Showing posts with label SherlockHolmes. Show all posts
Showing posts with label SherlockHolmes. Show all posts

Sunday, February 26, 2012

Hound of the Baskervilles - Sir Arthur Conan Doyle

Started reading this as an ebook, and then we found a 1970s reprint of the original serial publication in the Strand Magazine, with the original Paget illustrations.  Much different reading experience.  I'd already seen a number of adaptations on the screen - Cumberbatch, Brett, and Cushing, to name a few, and it was interesting to see the differences with canon.

Mostly it was just a really good read, though.  I enjoyed it much more than any of the other Sherlock Holmes material I've read so far.  The gothic is intense and very well done.  The dying ponies!  The escaped convict!  The fog!  The moor!  The baying of the hound!

I also really enjoyed the fact that Doyle's sometimes endless exposition was largely absent by dint of Watson (the narrator) being on the scene for the vast majority of the action.
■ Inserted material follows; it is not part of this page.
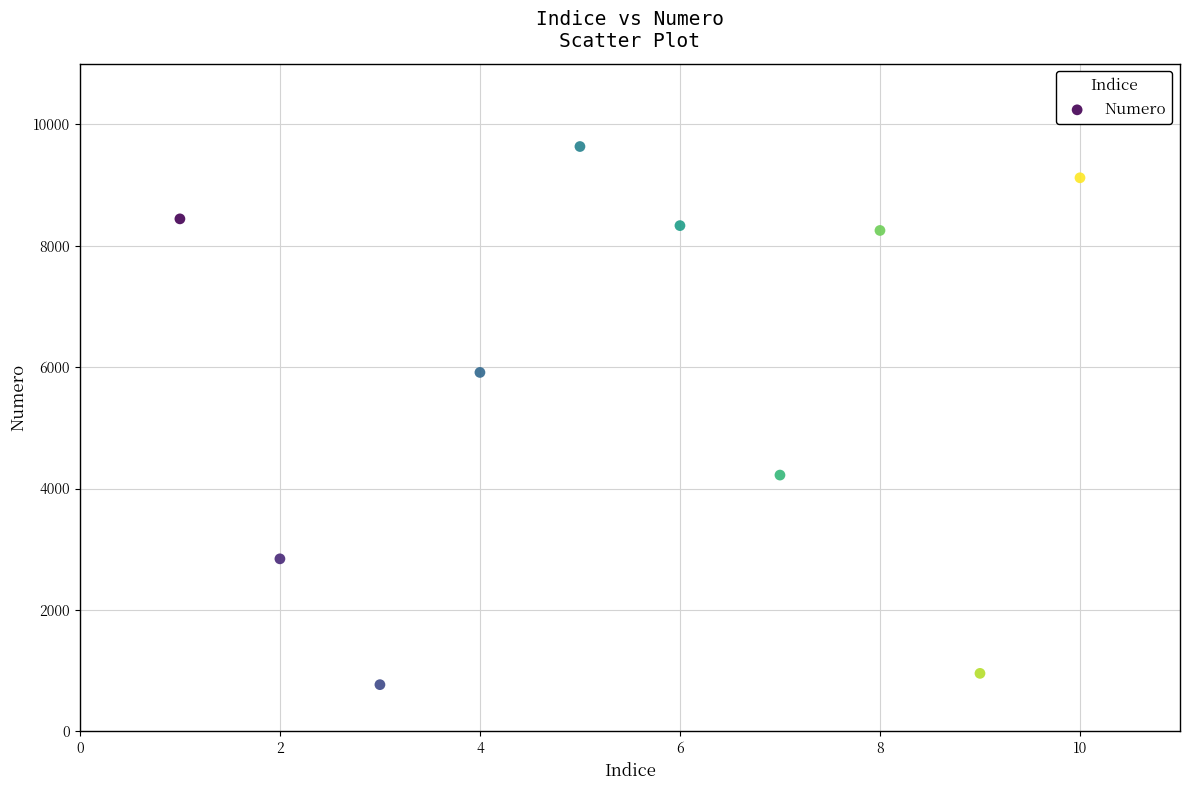

What Y value in the scatter plot is closest to 5202?

5913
Doyle's style is almost enough to overcome the exposition in most cases, but without the exposition it sparkles.  I also have a theory (based on way too little data :)) that he's better with the long form than the short. 

Thursday, December 1, 2011

Sherlock Holmes

I'm reading my way through the Sherlock Holmes canon - I just finished "The Adventure of the Stockbroker's Clerk" - and I'm finding Doyle's writing style and choices very interesting.

He's made the choice to use one person as narrator - mostly Watson, occasionally Holmes - and to have that person only write down what they witness. This lack of omniscient narrator, combined with Doyle's interest in revealing Holmes' thought processes, leads to a truly astounding amount of exposition.  Doyle's writing style is  remarkably modern - in the sense of short declarative sentences and word choice, and lively enough to almost render the tell-not-showness invisible, or at least acceptable to modern eyes.

I'm enjoying his descriptive passages - he has quite the eye for landscape - and his characters.  He manages to give enough defining characteristics to make them interesting and individual to the mystery.